You get a sense of who he was,this tall,austere,distinguished Bengali Renaissance Man,from his writings on cinema and some of its famous luminaries. His first collection of essays,Our Films Their Films (1976),has always been in print not just because of what he wrote (a clear-eyed perspective on films made in India and outside) but how he wrote,lucid,succinct,with more than a hint of acerbity sometimes,and always,always accompanied by superb sketches and drawings. Deep Focus: Reflections On Cinema is only the second volume of his writings,published over the years in various newspapers and journals,which son Sandip has painstakingly collected. And it is a delight,because you can dip into it for the forthrightness (some would call it arrogance) of Ray’s views on the world and movies.

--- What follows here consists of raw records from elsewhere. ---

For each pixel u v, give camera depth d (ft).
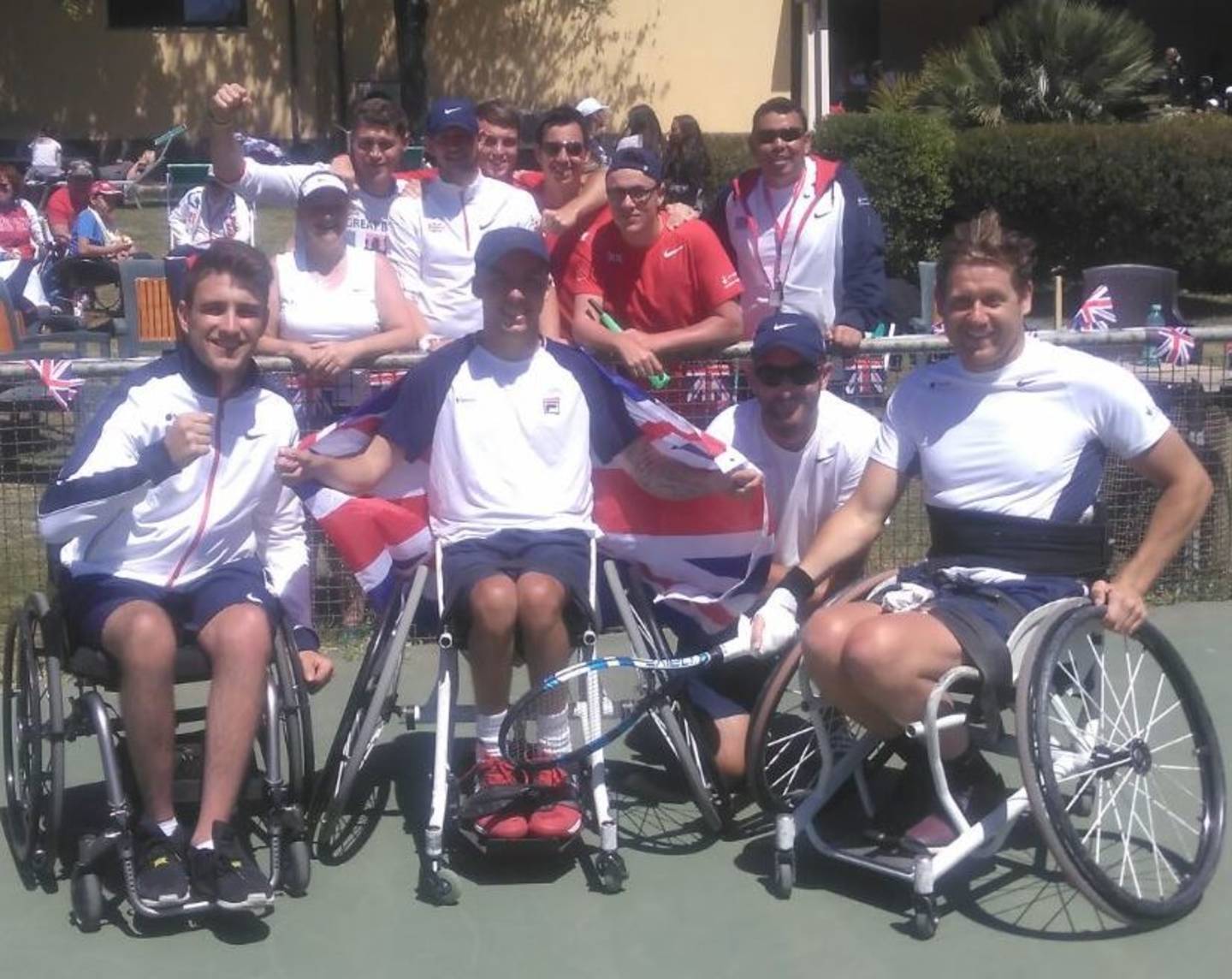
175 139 70.69
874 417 17.78
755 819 15.26
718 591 15.35
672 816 15.37
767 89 68.59
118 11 70.38
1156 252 49.93
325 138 70.74
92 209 43.06
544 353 14.82
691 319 18.66
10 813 14.66
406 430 14.66
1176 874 13.76
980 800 13.80
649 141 39.70
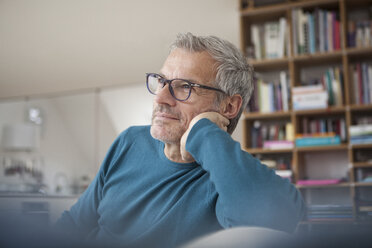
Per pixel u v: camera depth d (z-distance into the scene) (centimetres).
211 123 75
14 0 480
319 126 382
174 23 505
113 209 89
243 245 15
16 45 568
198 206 80
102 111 593
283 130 396
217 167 65
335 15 383
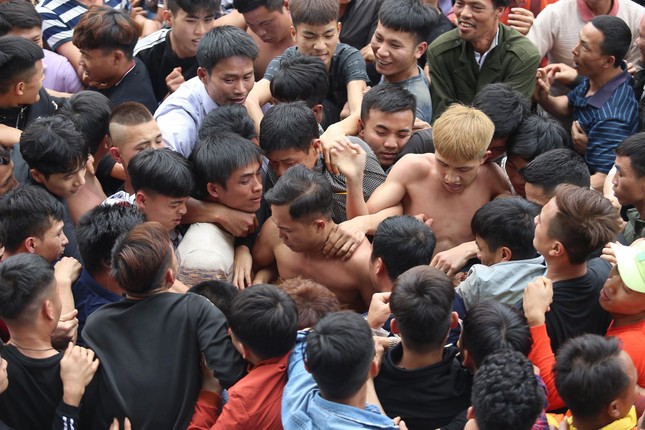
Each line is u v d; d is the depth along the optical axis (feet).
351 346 8.35
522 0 18.10
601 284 10.56
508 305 9.61
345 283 12.09
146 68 16.61
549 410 9.67
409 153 13.61
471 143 12.00
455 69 16.05
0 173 12.00
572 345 8.67
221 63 13.80
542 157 12.23
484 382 8.05
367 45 17.63
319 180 11.56
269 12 15.98
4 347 9.38
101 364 9.32
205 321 9.48
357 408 8.53
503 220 11.00
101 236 10.67
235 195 12.09
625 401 8.53
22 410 9.28
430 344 9.16
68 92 16.66
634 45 17.16
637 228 13.26
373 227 12.44
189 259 11.87
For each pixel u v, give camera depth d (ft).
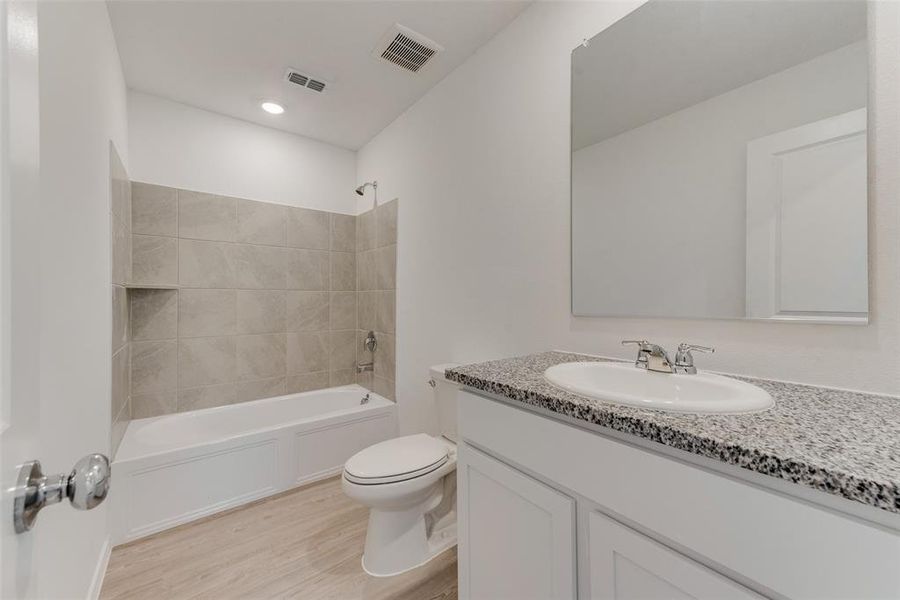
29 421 1.31
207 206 7.88
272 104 7.68
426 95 7.22
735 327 3.23
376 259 9.04
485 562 3.27
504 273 5.47
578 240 4.41
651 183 3.78
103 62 4.82
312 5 5.07
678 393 3.11
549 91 4.81
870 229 2.58
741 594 1.74
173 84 6.96
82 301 3.86
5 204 1.20
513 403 3.12
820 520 1.54
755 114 3.11
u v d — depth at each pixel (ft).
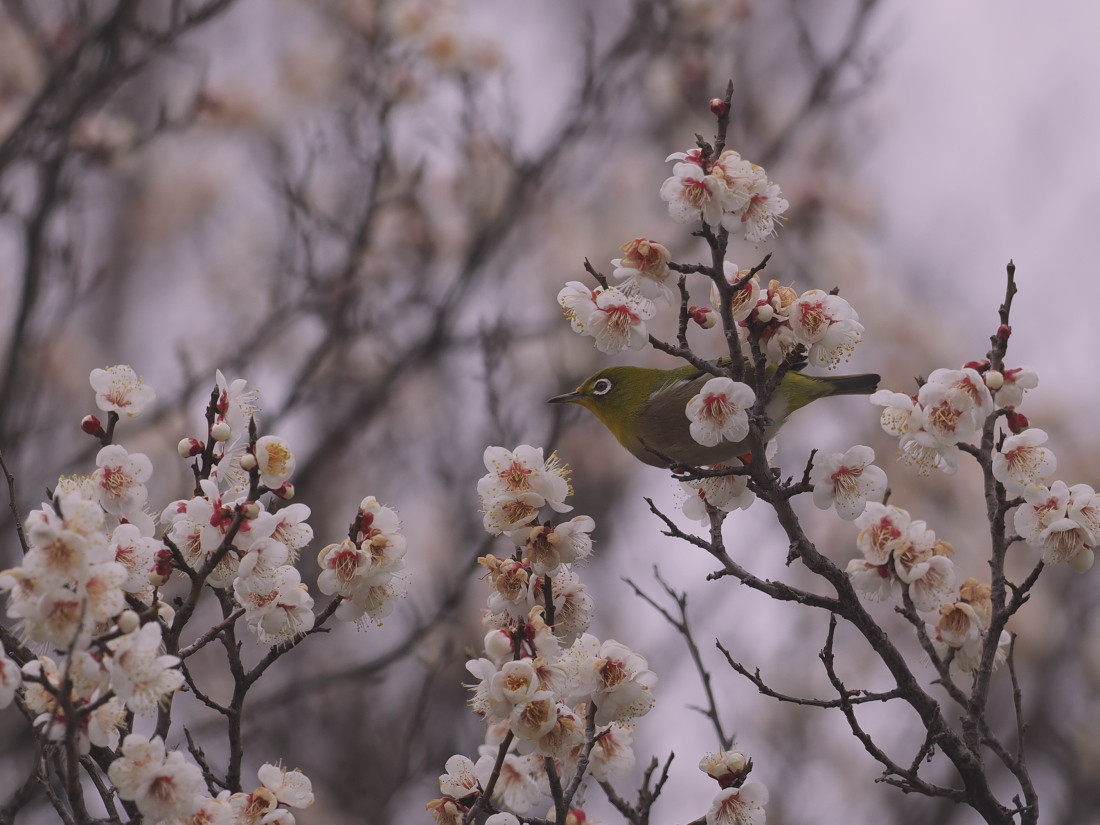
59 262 37.11
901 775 18.97
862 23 44.09
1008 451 19.30
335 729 40.63
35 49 38.01
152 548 16.71
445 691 39.83
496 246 44.24
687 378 28.48
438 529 45.29
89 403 47.52
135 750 14.99
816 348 19.15
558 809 17.54
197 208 54.70
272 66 51.39
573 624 18.97
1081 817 44.83
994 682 48.52
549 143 45.78
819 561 19.69
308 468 41.06
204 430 39.78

This is a telling little excerpt from the first chapter “The Film Maker’s Craft”: “Of our filmmaking provinces,Bombay has devised a perfect formula to entice and amuse the illiterate multitude that forms the bulk of our film audiences. Bengal has no such formula. But Bengal has pretensions. And the average Bengali film is not a fumbling effort. It is something worse…” This was first published in August 1949 in The Statesman. It’s not just “our films” that Ray has a downer on. This is what he has to say,in the same chapter,about the “average American film”,which is “a slick,shallow,diverting and completely inconsequential thing”. Would he have changed his mind if he had to write this today? You suspect that he would have said exactly what he thought. Because what comes through strongly is an artist in constant search of cinematic companions and inspiration but with a voice already formed,already in place.

The volume takes in Ray’s thoughts on a meeting with Jean Renoir (when he came looking for locations for his The River),goes on to the greatness of Bibhutibhushan Bandopadhyay’s’s novel on which Pather Panchali was based,stops off to get in a nice little jibe at critics (“At any rate,in the limited time and space at their disposal,they can scarcely hope to do justice to a serious work of art”),what it is like to be a participant (and award winner) at film festivals,as well as serve on juries (in Moscow,Ray reaches his hotel with his wife,complete with vanished luggage,and no money). For those who relish such things,there are measured but distinct digs at Jean-Luc Godard and Michelangelo Antonioni,praise for Bergman,and a wholly admiring shout-out to Charlie Chaplin,who “is truly immortal”.

Look out for the sketches and the drawings,too,which make the book such a particular pleasure.